[Start of Selection]

SECTION 1.03. FINDINGS. It is hereby ascertained, determined and declared as follows:
(A) Article VIII, section 2 of the Florida Constitution and Section 166.021, Florida Statutes, grant the City all governmental, corporate, and proprietary powers to enable the City Council to conduct municipal government, perform municipal functions, and render municipal services, and exercise any power for municipal purposes, except when expressly prohibited by law, and such powers may be exercised by the enactment of City ordinances.
(B) The Assessments authorized herein shall constitute non-ad valorem assessments within the meaning and intent of the Uniform Assessment Collection Act.
(C) The Assessments imposed pursuant to this Ordinance will be imposed by the City Council, not the Property Appraiser or Tax Collector. Any activity of the Property Appraiser or Tax Collector under the provisions of this Ordinance shall be construed solely as ministerial.

[End of Selection]

> [Written exercise]:
Rewrite the ordinance findings starting at "(C) The Assessments" and ending at "solely as ministerial.", changing "Property Appraiser" to "County Assessor".

[Start of Extracted records]

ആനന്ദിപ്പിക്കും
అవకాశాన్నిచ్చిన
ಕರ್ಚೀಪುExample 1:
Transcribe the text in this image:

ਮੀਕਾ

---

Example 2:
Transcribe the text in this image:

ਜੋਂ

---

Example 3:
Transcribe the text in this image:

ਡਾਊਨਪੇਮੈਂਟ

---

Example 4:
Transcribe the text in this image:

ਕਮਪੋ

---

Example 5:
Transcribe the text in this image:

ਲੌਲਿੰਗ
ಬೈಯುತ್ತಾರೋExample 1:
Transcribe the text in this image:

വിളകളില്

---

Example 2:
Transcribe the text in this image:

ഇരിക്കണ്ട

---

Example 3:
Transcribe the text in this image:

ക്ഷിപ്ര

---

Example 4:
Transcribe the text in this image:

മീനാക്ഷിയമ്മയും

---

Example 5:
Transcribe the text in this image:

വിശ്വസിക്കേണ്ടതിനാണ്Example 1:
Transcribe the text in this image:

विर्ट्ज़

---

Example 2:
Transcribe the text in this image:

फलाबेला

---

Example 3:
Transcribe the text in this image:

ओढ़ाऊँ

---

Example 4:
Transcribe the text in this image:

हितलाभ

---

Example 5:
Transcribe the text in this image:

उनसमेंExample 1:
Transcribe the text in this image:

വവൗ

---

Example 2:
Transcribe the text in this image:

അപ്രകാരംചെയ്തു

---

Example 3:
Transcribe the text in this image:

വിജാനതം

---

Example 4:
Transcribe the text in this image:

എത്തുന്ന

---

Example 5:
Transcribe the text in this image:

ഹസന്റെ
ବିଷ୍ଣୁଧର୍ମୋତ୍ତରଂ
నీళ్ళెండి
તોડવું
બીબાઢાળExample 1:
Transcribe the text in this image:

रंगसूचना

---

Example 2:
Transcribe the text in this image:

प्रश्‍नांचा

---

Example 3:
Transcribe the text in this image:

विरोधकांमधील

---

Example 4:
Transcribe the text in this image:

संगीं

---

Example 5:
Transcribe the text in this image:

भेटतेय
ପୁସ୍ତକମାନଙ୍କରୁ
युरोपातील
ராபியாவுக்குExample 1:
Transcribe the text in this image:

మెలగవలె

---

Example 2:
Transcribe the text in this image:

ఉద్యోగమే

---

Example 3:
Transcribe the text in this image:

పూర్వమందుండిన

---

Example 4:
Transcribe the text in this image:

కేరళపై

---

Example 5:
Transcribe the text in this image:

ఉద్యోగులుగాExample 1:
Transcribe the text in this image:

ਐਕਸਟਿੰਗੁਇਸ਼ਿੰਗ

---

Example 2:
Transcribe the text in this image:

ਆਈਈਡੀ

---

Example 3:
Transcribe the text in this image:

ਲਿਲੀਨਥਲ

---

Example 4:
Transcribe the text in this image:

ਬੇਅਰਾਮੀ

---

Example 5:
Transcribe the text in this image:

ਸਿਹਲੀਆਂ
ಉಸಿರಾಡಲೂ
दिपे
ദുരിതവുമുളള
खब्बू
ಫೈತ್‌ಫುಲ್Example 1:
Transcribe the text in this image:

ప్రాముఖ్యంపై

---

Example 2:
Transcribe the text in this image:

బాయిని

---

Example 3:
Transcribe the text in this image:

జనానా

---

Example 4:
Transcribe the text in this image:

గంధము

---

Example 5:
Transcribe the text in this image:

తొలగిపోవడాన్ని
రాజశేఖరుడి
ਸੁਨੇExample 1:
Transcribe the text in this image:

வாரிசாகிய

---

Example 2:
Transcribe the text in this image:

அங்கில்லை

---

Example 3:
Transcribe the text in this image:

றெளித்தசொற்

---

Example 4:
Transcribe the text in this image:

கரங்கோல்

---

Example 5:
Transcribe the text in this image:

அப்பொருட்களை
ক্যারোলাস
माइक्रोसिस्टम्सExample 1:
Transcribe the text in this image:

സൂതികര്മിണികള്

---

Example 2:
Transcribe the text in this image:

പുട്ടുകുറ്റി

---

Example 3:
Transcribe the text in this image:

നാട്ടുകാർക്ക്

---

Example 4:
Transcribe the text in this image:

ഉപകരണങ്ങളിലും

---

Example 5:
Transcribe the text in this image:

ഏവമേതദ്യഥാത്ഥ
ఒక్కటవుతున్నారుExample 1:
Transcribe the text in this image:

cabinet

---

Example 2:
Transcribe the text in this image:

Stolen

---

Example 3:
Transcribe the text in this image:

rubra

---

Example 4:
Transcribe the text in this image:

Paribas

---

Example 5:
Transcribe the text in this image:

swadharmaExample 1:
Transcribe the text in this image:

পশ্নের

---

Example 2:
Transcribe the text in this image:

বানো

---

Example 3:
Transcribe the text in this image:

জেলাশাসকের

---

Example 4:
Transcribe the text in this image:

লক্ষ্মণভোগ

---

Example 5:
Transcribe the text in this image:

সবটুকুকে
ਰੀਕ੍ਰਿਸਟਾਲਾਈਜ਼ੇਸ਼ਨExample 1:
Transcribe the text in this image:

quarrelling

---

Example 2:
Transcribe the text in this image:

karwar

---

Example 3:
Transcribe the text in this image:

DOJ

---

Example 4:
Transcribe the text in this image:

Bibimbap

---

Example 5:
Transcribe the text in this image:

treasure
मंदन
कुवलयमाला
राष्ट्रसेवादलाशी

[End of Extracted records]
[Start of Extracted records]

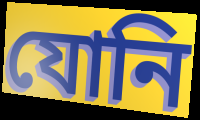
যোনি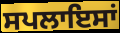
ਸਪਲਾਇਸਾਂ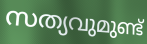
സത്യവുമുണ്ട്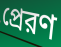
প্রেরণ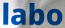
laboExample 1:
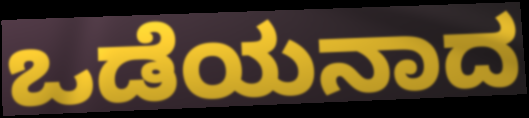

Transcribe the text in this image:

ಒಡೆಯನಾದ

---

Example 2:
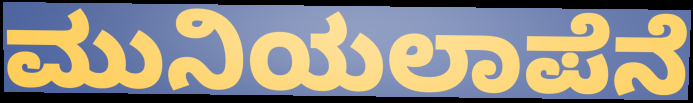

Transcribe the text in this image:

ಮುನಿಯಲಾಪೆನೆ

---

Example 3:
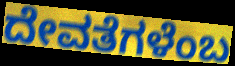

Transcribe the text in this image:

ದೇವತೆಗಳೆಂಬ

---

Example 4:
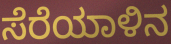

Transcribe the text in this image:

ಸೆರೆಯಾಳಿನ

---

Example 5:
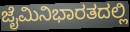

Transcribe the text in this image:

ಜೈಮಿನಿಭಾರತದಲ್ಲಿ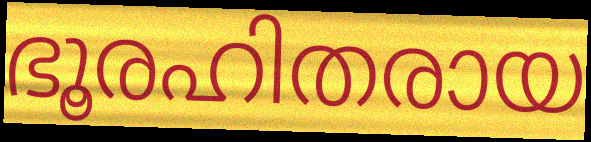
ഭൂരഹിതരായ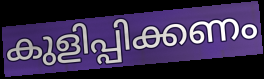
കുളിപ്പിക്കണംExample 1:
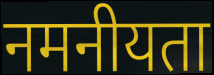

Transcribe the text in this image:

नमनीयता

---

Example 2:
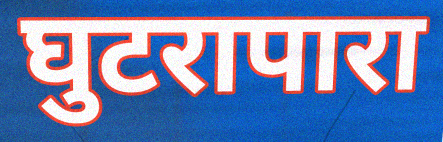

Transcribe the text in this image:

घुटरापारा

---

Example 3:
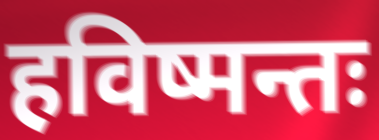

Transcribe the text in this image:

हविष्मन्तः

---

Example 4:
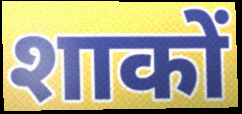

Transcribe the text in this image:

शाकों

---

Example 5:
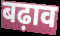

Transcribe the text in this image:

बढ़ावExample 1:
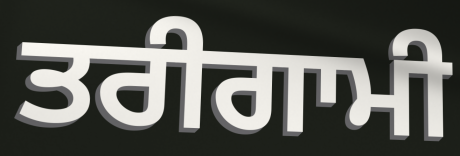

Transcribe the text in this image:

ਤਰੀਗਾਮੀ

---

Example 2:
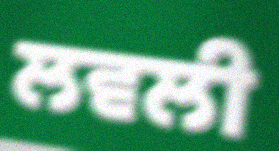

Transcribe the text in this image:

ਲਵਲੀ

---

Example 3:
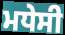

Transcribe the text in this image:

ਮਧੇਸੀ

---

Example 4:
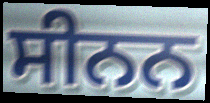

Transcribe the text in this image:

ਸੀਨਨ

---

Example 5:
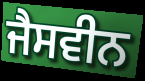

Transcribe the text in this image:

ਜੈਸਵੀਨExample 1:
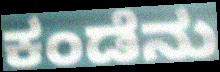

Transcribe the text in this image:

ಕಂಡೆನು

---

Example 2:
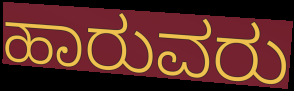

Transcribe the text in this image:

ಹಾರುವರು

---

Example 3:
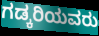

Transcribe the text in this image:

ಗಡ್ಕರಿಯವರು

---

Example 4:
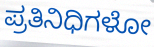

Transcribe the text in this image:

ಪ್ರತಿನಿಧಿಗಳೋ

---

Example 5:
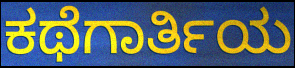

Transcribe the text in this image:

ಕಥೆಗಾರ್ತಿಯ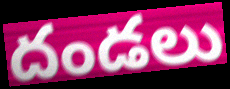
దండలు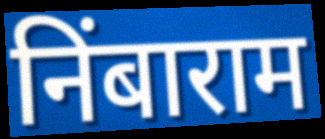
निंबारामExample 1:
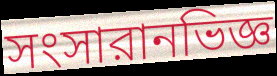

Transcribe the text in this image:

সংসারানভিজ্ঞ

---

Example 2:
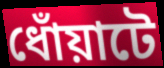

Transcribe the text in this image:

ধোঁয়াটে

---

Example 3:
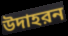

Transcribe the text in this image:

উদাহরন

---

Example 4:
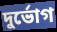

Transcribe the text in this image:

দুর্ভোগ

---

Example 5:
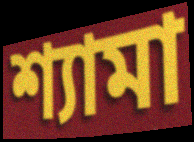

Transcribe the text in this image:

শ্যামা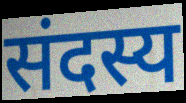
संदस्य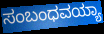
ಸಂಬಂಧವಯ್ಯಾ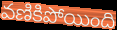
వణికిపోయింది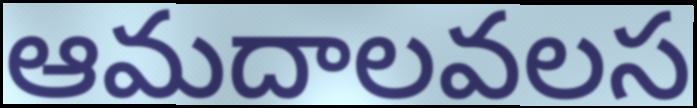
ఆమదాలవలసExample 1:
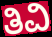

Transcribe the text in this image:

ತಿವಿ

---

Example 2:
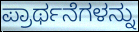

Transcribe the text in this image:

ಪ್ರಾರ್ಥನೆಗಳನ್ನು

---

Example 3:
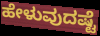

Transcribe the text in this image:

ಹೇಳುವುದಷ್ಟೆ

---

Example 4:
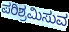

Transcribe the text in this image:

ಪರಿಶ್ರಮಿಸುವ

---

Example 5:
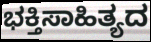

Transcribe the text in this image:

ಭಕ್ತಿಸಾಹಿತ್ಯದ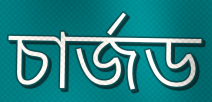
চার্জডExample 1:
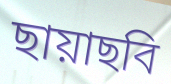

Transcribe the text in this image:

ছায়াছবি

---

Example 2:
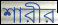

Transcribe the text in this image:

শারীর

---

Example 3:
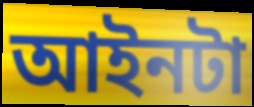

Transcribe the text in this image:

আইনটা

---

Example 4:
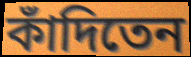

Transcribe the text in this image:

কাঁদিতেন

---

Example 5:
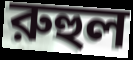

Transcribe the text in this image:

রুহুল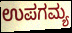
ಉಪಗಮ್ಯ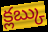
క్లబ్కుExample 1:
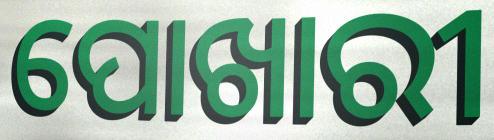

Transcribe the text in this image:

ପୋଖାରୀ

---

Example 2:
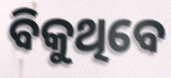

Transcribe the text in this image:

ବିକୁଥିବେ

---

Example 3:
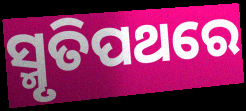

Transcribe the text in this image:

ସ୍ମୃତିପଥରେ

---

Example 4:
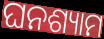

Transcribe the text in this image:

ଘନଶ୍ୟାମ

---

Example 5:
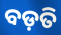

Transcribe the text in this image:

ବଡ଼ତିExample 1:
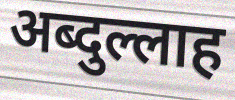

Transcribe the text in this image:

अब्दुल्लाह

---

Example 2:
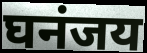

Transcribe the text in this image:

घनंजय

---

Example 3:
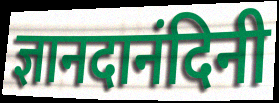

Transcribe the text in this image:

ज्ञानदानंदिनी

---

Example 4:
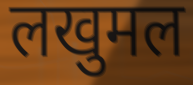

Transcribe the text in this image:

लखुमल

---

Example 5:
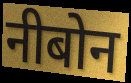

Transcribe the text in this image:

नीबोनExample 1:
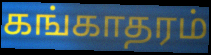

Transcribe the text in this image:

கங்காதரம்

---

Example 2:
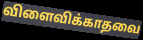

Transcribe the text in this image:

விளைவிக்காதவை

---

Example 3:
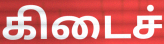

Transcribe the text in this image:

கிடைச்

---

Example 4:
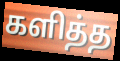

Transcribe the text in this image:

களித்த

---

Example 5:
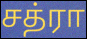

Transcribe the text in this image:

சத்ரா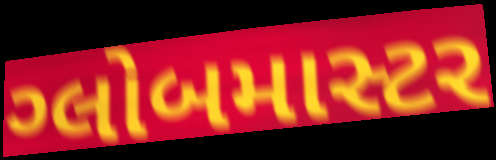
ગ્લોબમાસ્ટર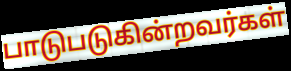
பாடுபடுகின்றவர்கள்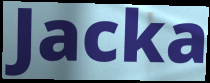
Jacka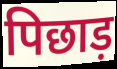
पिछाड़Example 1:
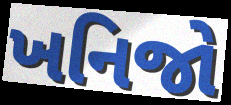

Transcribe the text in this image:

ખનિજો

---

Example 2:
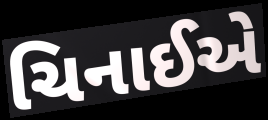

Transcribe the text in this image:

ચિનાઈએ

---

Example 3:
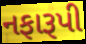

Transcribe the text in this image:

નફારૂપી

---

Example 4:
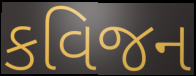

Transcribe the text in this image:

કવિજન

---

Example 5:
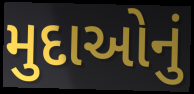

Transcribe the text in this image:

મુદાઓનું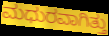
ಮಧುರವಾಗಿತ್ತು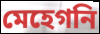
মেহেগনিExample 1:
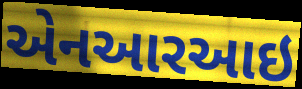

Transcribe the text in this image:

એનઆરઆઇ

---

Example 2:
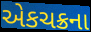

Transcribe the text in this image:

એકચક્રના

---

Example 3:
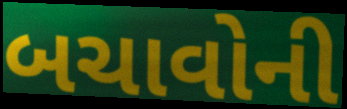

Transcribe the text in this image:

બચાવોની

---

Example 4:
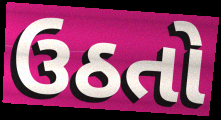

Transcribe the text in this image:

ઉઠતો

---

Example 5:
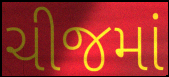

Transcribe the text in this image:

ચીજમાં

[End of Extracted records]

> [Complete response]:
(C) The Assessments imposed pursuant to this Ordinance will be imposed by the City Council, not the County Assessor or Tax Collector. Any activity of the County Assessor or Tax Collector under the provisions of this Ordinance shall be construed solely as ministerial.